Changes in slang can reflect shifts in culture, for better or for worse. For example, Grimes didn’t recognize the term “snakey,” despite how often it is used nowadays. It was hard for me to pinpoint exactly what this words means, but Miklus put it simply: “Snakey? Like an econ major.”

The fact that “snakey” only recently entered “Dartmouth speak” might indicate that Dartmouth is becoming, for lack of a better word, “snakier.” Given the connotations of “snakey,” we could consider this a negative change in our school culture, though it would be difficult to track when and how the shift occurred.

On the other hand, Grimes was disappointed to learn that “the Dartmouth X” is still discussed on campus. 

“I feel like some things about Dartmouth will unfortunately never change or have not yet changed,” she commented. Miklus also said that of all the Dartmouth lingo, they wish “the Dartmouth X” would disappear. Presumably, if Dartmouth erases harmful social constructs like the “X,” then such words will naturally drop out of our vocabulary. 

Of course, Dartmouth has cycled through many generations of slang over the school’s 250 years of history. I did some digging in the College archives at Rauner Special Collections Library, and I unearthed a book called “A Collection of College Words and Customs” by B. H. Hall, written in 1856. Hall compiled a dictionary of lingo used at colleges in America and Britain in the 1850s, including several Dartmouth-specific words. Here a few of my favorites:

1. BULL. To “make a poor recitation.” Modern translation: to “bomb” a test.

2. FISHING. Trying to “gain the good-will of the Faculty by any special means.” Modern translation: “teacher’s pet.”

3. GUARDING. A custom in which “persons masked would go into another’s room at night, and oblige him to do anything they commanded him, as to get under his bed, sit with his feet in a pail of water,” etc. Modern equivalent: hazing.

4. GUM. “A trick; a deception.” Modern translation: to make a fool of someone.

Across American colleges in general, 1850s slang looked very different from the words we use now.

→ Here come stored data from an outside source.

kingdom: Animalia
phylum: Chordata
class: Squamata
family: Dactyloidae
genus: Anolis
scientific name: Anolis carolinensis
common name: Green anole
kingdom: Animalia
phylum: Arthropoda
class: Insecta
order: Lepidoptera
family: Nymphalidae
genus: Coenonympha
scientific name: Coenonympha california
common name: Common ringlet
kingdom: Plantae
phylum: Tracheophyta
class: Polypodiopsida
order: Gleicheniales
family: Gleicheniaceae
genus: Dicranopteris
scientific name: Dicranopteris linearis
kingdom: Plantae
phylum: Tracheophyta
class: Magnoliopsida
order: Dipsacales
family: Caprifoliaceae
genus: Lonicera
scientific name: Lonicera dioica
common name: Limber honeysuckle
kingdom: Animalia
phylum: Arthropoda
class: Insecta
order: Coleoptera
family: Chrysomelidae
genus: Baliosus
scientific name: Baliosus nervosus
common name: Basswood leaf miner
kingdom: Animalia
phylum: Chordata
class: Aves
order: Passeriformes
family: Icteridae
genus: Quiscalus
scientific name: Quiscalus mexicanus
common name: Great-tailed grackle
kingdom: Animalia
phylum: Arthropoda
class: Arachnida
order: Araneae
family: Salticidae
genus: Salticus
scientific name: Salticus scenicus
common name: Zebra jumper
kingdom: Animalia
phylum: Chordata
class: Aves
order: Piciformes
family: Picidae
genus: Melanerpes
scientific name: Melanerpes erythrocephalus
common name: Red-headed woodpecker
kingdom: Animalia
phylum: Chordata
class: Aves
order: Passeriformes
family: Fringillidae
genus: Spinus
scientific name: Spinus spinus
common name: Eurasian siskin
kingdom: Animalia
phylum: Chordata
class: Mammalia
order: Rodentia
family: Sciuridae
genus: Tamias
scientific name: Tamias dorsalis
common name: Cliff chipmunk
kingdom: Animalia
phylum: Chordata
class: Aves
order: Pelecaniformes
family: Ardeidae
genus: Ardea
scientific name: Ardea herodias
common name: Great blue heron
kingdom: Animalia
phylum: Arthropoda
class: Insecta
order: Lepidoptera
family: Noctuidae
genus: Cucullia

Students said “chum” for “roommate” and “cramming” instead of  “studying.” “Muff” meant “a foolish fellow,” and an intoxicated person was “blown.”   Practically none of that slang survives now, at least not in its original form. You could say college students of that generation spoke an entirely different slang dialect from what we speak today.

Given the recent shifts in student lingo and the vast changes that have occurred in the past century and a half, it is only a matter of time before current Dartmouth slang goes extinct. What the kids are saying today, they probably won’t be saying in 15 or 20 years. But as the editor writes in his introduction to Hall’s “College Words and Customs,” “there is nothing in language or manners too insignificant for the attention of those who are desirous of studying the diversified development of the character of man.” Slang defines and shapes our culture, and it makes Dartmouth students who we are, even if our vocabulary –— like our school culture –— is forever evolving.